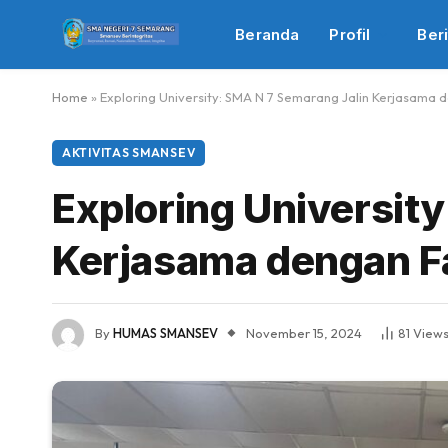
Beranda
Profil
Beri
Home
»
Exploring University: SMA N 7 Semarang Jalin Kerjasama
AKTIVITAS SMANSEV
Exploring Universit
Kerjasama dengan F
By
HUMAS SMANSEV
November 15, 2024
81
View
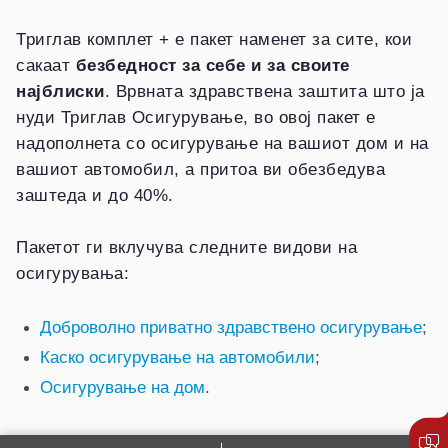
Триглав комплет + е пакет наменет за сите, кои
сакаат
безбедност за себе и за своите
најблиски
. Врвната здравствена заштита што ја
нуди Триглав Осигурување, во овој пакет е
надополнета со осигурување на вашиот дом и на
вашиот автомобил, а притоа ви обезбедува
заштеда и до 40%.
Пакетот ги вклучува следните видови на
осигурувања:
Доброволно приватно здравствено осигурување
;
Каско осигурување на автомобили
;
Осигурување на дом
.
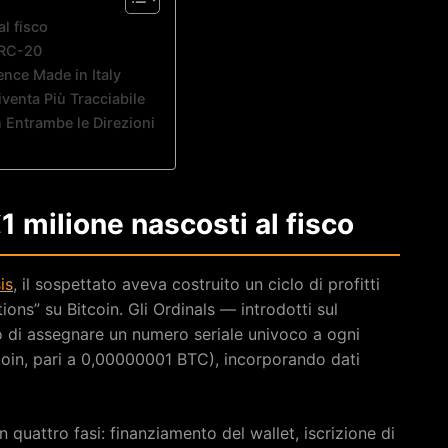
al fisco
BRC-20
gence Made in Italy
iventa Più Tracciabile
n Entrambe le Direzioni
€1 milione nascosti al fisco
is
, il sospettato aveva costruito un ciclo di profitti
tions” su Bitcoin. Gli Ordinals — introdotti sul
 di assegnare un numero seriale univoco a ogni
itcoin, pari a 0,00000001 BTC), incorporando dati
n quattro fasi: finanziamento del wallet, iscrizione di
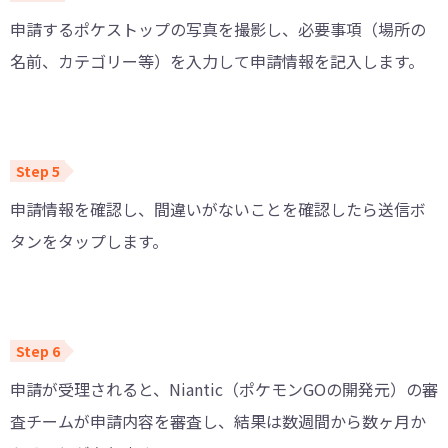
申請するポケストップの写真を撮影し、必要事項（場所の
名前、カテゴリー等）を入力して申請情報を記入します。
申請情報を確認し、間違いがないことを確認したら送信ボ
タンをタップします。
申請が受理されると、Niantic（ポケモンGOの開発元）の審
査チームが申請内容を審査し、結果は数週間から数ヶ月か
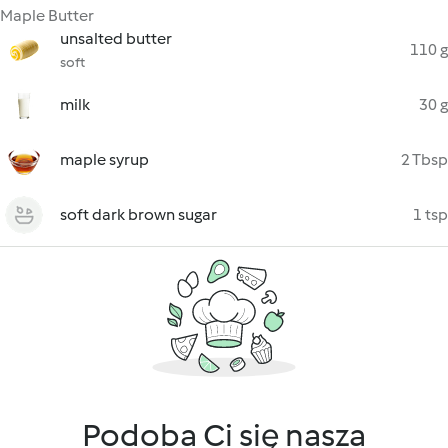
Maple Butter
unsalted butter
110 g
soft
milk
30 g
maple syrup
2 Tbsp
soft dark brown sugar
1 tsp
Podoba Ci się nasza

::::::

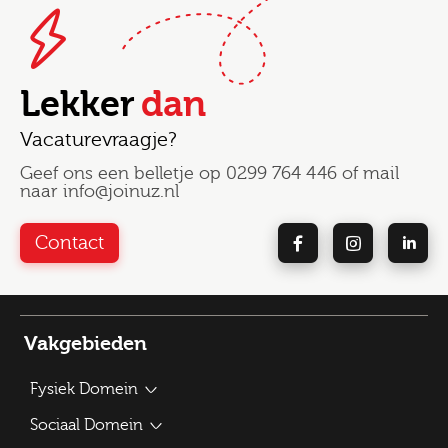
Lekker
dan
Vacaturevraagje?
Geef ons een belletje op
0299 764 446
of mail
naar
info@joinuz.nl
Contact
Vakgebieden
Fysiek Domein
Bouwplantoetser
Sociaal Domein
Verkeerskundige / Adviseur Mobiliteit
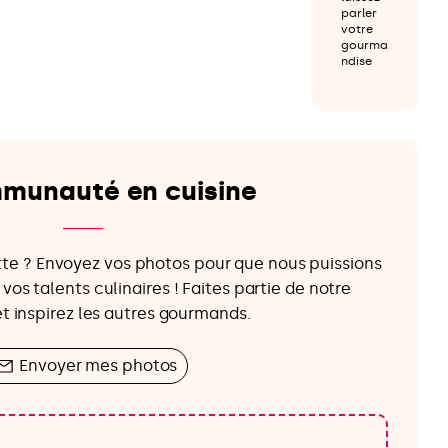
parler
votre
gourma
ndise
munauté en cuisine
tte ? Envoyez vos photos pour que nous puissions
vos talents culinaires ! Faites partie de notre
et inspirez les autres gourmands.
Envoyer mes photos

::::::

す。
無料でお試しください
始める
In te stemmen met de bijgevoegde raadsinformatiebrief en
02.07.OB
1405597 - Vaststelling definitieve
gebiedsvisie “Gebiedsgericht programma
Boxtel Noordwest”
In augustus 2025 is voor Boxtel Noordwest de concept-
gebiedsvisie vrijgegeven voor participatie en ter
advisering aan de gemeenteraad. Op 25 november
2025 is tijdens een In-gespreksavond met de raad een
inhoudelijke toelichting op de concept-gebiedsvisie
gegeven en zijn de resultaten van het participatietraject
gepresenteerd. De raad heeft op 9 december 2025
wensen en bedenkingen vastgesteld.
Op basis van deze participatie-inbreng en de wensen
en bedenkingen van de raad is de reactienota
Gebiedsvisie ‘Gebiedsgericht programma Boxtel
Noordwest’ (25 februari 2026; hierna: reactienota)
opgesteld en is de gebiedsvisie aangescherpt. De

::::::

§ **PROMPT**:
Rewrite the entries from the line with "申請するポケストップの写真を撮影し、必要事項（場所の" up to and including the line with "査チームが申請内容を審査し、結果は数週間から数ヶ月か", swapping "申請情報" for "登録情報" and leaving everything else unchanged.

§ **RESPONSE**:
申請するポケストップの写真を撮影し、必要事項（場所の
名前、カテゴリー等）を入力して登録情報を記入します。
登録情報を確認し、間違いがないことを確認したら送信ボ
タンをタップします。
申請が受理されると、Niantic（ポケモンGOの開発元）の審
査チームが申請内容を審査し、結果は数週間から数ヶ月か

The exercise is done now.